I found that the best things happened when: multiple descriptors were used concurrently and a single descriptor mapped to multiple possibly unrelated variables - for instance, in one case, i used the centroid as the control of the index of modulation of an FM patch and also to control the envelop of the attack and the pitch of a percussive oscillator sweep. Centroid is a weirdly good controller of attack, as it will change drastically over the course of the attack envelop (see Hans’s AttackLoudness above).
This is only semi-related as I have nothing concrete to add, but something I’ve been wanting to figure out is a way to get meaningful descriptor data out of onset/transient-based music, where there is little to no sustain after the initial attack.
I spent a bit of time brainstorming/patching with Alex to get something that reliably spat out loudness/centroid/sfm (and perhaps pitch even) for a given drum attack. Obviously there are a lot of problems and compromises there, with the biggest concern for me being latency.
The dream, in this context, would be to be able to have some sense of a couple descriptors (loudness/centroid specifically, but sfm/pitch would be nice) in the amount of time it takes for normal-ish onset detection (<10ms).
This AttackLoudness idea is great, for offline (or delayed realtime) use. I started building something, but never finished it, that kept track of some ‘gestural’ data for each attack. Not useful for immediate/onset use, but my thinking was that it could be useful to create some kind of descriptor gesture/vectors which could be used elsewhere in the patch. (My exact use case for this was going to be to create “long” sounds concatenated together from a pool of samples based on the stretched micro gestural information from a short attack).
@spluta At times the duration and period parameters of the granulator hover around values that cause the grain to be significantly distorted as you put it.

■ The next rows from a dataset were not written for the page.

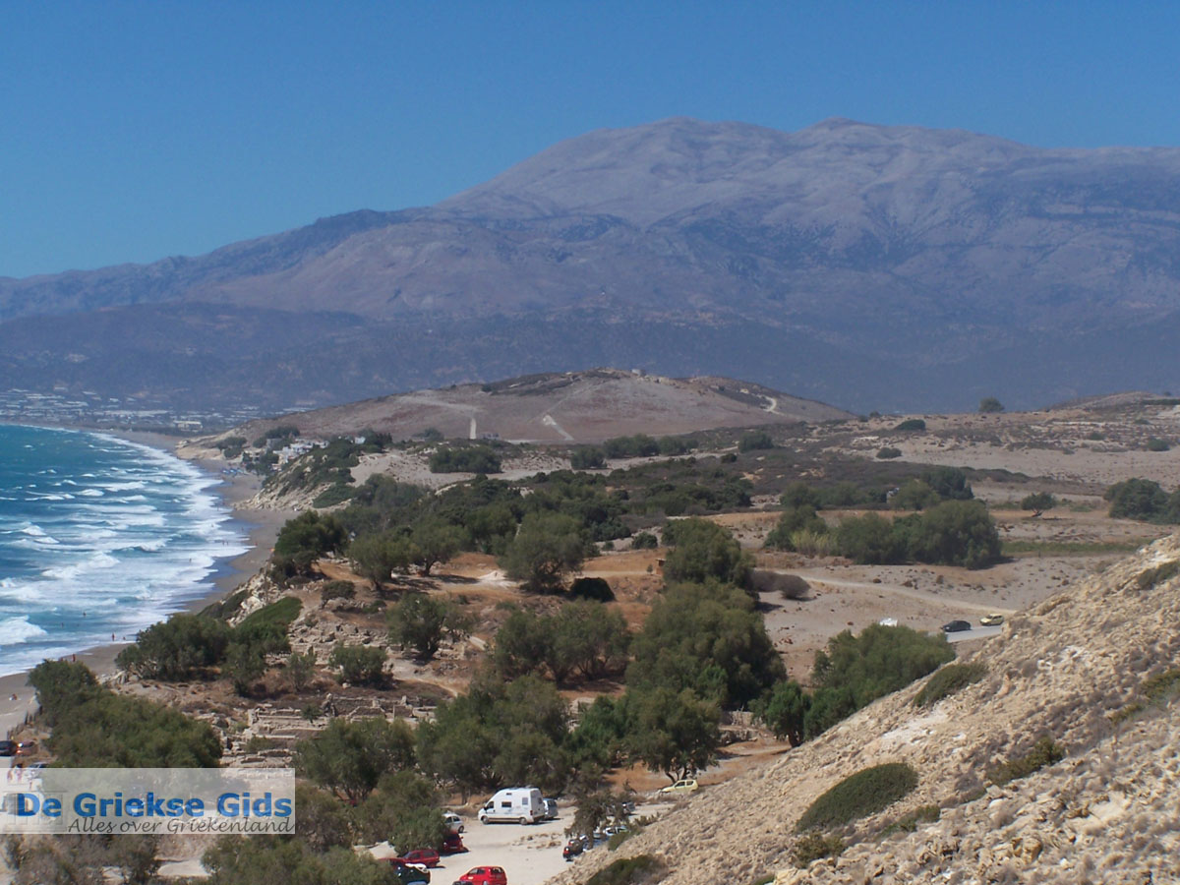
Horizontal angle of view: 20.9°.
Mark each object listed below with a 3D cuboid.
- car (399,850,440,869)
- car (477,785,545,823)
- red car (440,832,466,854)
[{"bbox_3d":[-13.712,32.701,252.238,4.000,1.400,1.660,-1,1,8],"label":"car"},{"bbox_3d":[-6.720,30.762,271.008,5.550,2.850,2.020,-1,1,29],"label":"car"},{"bbox_3d":[-11.203,32.161,258.435,1.640,1.420,3.800,-2,1,-8],"label":"red car"}]

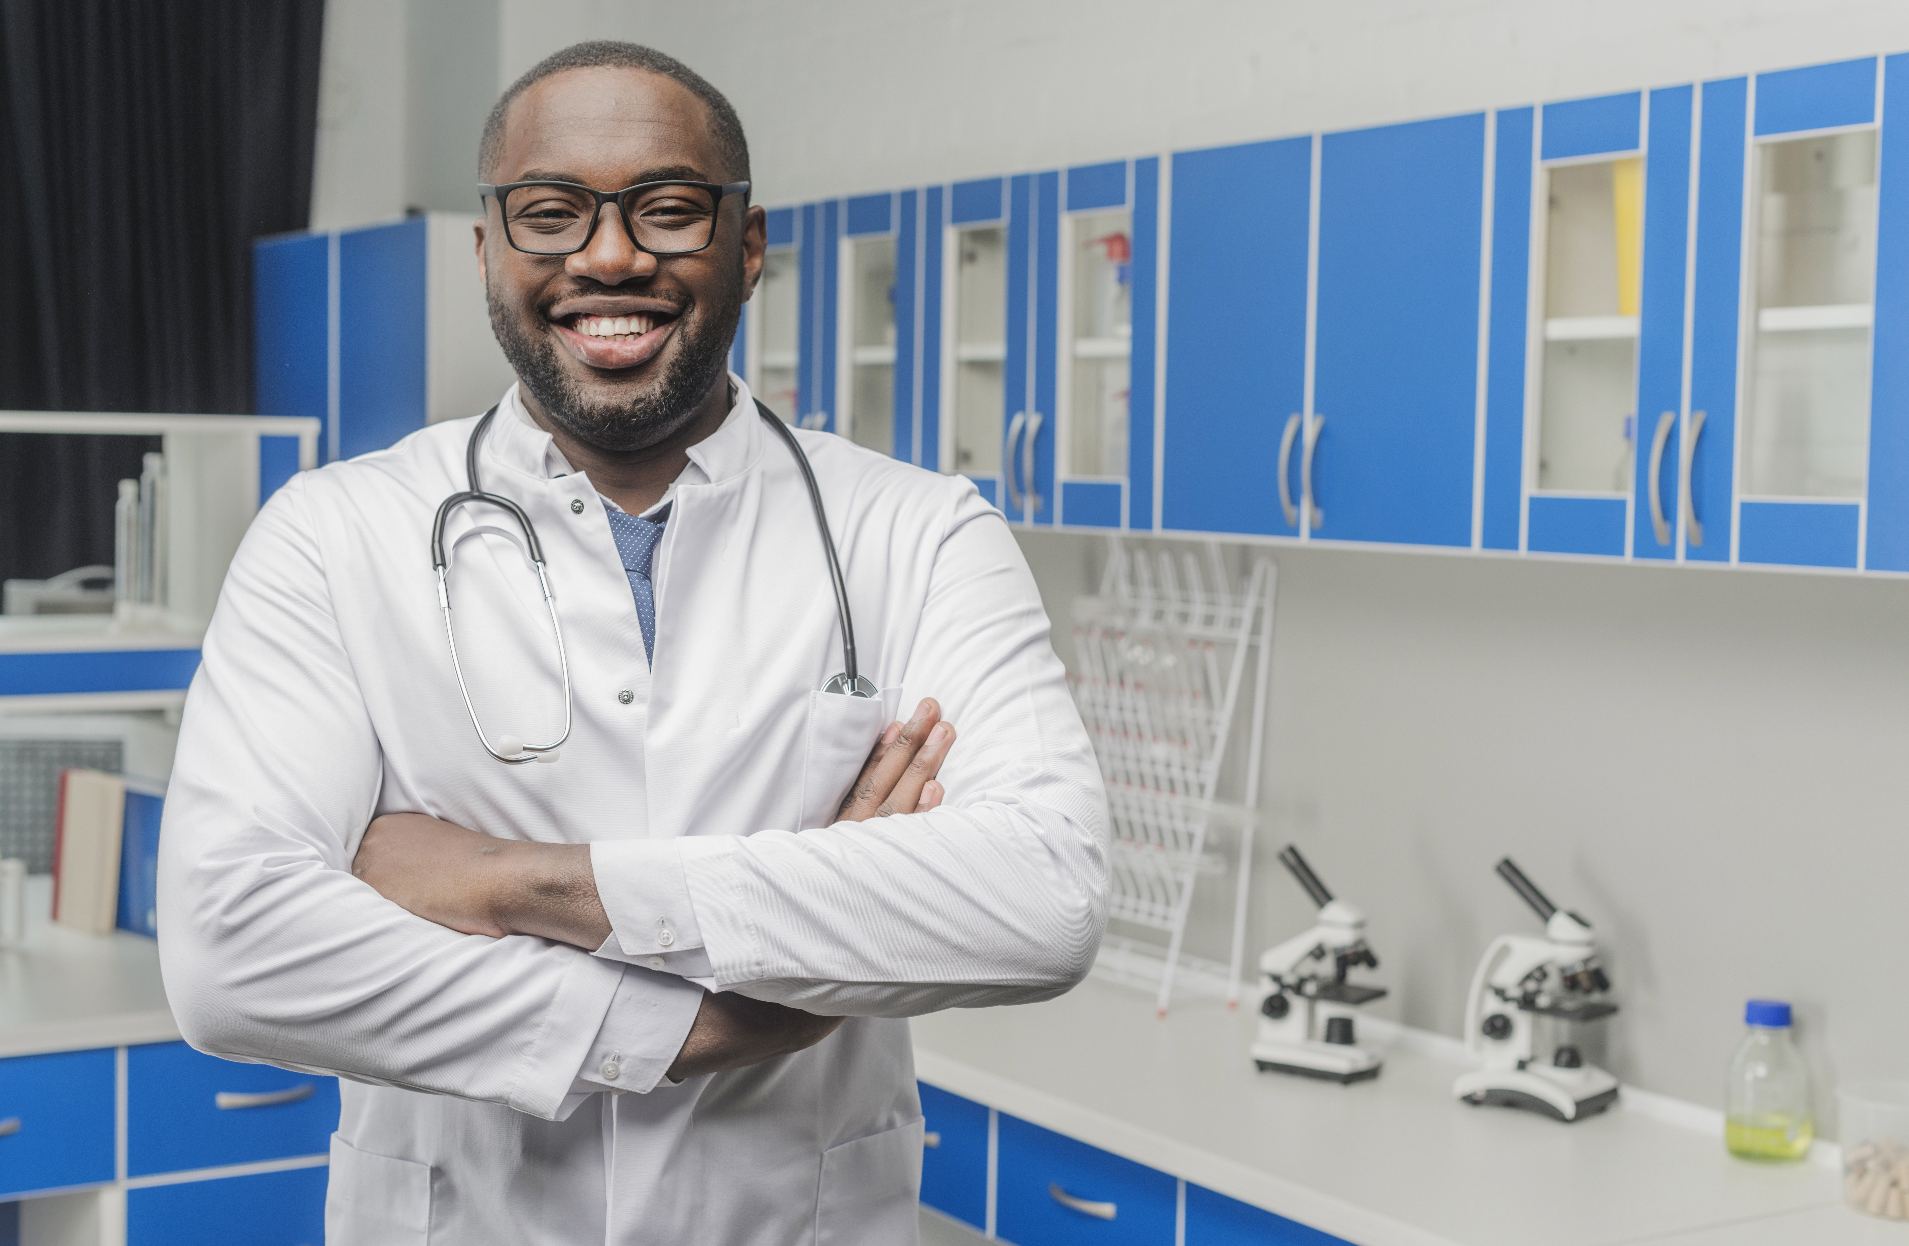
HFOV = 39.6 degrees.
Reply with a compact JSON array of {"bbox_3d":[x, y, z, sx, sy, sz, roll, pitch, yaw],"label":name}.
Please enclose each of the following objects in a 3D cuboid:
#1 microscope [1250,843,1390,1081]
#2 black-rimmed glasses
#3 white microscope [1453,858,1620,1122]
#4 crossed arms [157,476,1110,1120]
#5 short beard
[{"bbox_3d":[0.484,0.446,3.514,0.155,0.298,0.112,4,5,36],"label":"microscope"},{"bbox_3d":[-0.203,-0.241,1.589,0.158,0.045,0.140,-1,8,-5],"label":"black-rimmed glasses"},{"bbox_3d":[0.740,0.457,3.365,0.180,0.305,0.132,4,5,41],"label":"white microscope"},{"bbox_3d":[-0.183,0.088,1.550,0.545,0.350,0.320,1,4,-6],"label":"crossed arms"},{"bbox_3d":[-0.201,-0.153,1.575,0.150,0.105,0.110,-1,8,-5],"label":"short beard"}]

Also, when the duration is lower than the period you lose the continuity of the sound and it can disrupt that timbral fidelity.
In regards to your silent trombone piece, I like the use of the centroid as a kind of dirty envelope follower!
It’s a stereo file with the L channel being the audio recorded directly out of a Sensory Percussion drum trigger (you put a metal dimple on the drum and it has a hall sensor pick up the “audio”), and the R channel being a DPA 4060 recorded at the same time.
The software for the Sensory Percussion sensor does some cool machine learning stuff and is crazy fast, so I’m trying to replicate some of what it does, but without being inside their sandboxed “app” (or using the 7-bit MIDI output from it).
I will probably tweak the net version of descriptors~ (or similar) to not ever use info from incomplete analysis windows - the meaning of that data and possibility of skewing the result is just too high
I think the comment about zl stream refers to zl stream into zl median which is a simple median filter - that adds latency but can remove outliers in a convincing manner.
Alex gave a talk on descriptors. He spoke of many wise things. It made me think that I forgot to add to my list in this thread that I’ve done mute electric bass guitar as controller for corpus navigation through descriptor since 2009 in this paper (http://eprints.hud.ac.uk/id/eprint/7421/) An even more naive version was implement in Sandbox#2 in 2007.